Exercise objective:
Can you reproduce all of the material below word for word, without changing anything?

Start of Records provided

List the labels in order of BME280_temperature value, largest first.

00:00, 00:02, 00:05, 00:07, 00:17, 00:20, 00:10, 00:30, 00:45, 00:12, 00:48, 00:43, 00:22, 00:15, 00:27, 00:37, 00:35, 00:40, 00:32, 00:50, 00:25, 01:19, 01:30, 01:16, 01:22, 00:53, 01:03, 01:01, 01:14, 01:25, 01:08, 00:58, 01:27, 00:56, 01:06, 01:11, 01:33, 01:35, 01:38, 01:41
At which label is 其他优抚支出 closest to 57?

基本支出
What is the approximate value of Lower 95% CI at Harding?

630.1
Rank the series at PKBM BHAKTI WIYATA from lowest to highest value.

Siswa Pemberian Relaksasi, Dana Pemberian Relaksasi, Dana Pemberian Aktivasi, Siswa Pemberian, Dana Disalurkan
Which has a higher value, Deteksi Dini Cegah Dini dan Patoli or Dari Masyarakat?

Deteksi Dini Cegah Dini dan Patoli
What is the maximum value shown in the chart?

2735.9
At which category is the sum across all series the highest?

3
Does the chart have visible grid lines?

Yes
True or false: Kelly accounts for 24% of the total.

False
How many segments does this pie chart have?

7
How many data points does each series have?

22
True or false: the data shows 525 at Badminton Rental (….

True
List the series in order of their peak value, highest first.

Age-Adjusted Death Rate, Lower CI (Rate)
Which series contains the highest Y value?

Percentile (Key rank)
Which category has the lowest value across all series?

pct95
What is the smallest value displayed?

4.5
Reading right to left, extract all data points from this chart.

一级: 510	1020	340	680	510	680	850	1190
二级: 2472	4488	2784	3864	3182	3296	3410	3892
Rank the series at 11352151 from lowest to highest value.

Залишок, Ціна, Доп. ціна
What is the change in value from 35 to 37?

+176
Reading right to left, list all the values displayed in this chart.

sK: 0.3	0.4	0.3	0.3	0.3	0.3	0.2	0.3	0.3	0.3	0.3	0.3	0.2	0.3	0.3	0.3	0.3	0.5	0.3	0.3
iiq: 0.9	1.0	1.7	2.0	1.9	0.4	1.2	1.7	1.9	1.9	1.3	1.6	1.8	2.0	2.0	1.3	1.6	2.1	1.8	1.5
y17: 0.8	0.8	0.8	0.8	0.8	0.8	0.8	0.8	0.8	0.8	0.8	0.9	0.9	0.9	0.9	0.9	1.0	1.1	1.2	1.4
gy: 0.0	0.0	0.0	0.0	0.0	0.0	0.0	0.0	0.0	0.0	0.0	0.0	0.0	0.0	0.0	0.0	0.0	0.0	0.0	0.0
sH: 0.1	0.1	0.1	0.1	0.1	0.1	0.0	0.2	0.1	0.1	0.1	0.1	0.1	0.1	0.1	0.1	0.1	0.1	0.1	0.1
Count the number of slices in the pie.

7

End of Records provided

Response for this exercise:
List the labels in order of BME280_temperature value, largest first.

00:00, 00:02, 00:05, 00:07, 00:17, 00:20, 00:10, 00:30, 00:45, 00:12, 00:48, 00:43, 00:22, 00:15, 00:27, 00:37, 00:35, 00:40, 00:32, 00:50, 00:25, 01:19, 01:30, 01:16, 01:22, 00:53, 01:03, 01:01, 01:14, 01:25, 01:08, 00:58, 01:27, 00:56, 01:06, 01:11, 01:33, 01:35, 01:38, 01:41
At which label is 其他优抚支出 closest to 57?

基本支出
What is the approximate value of Lower 95% CI at Harding?

630.1
Rank the series at PKBM BHAKTI WIYATA from lowest to highest value.

Siswa Pemberian Relaksasi, Dana Pemberian Relaksasi, Dana Pemberian Aktivasi, Siswa Pemberian, Dana Disalurkan
Which has a higher value, Deteksi Dini Cegah Dini dan Patoli or Dari Masyarakat?

Deteksi Dini Cegah Dini dan Patoli
What is the maximum value shown in the chart?

2735.9
At which category is the sum across all series the highest?

3
Does the chart have visible grid lines?

Yes
True or false: Kelly accounts for 24% of the total.

False
How many segments does this pie chart have?

7
How many data points does each series have?

22
True or false: the data shows 525 at Badminton Rental (….

True
List the series in order of their peak value, highest first.

Age-Adjusted Death Rate, Lower CI (Rate)
Which series contains the highest Y value?

Percentile (Key rank)
Which category has the lowest value across all series?

pct95
What is the smallest value displayed?

4.5
Reading right to left, extract all data points from this chart.

一级: 510	1020	340	680	510	680	850	1190
二级: 2472	4488	2784	3864	3182	3296	3410	3892
Rank the series at 11352151 from lowest to highest value.

Залишок, Ціна, Доп. ціна
What is the change in value from 35 to 37?

+176
Reading right to left, list all the values displayed in this chart.

sK: 0.3	0.4	0.3	0.3	0.3	0.3	0.2	0.3	0.3	0.3	0.3	0.3	0.2	0.3	0.3	0.3	0.3	0.5	0.3	0.3
iiq: 0.9	1.0	1.7	2.0	1.9	0.4	1.2	1.7	1.9	1.9	1.3	1.6	1.8	2.0	2.0	1.3	1.6	2.1	1.8	1.5
y17: 0.8	0.8	0.8	0.8	0.8	0.8	0.8	0.8	0.8	0.8	0.8	0.9	0.9	0.9	0.9	0.9	1.0	1.1	1.2	1.4
gy: 0.0	0.0	0.0	0.0	0.0	0.0	0.0	0.0	0.0	0.0	0.0	0.0	0.0	0.0	0.0	0.0	0.0	0.0	0.0	0.0
sH: 0.1	0.1	0.1	0.1	0.1	0.1	0.0	0.2	0.1	0.1	0.1	0.1	0.1	0.1	0.1	0.1	0.1	0.1	0.1	0.1
Count the number of slices in the pie.

7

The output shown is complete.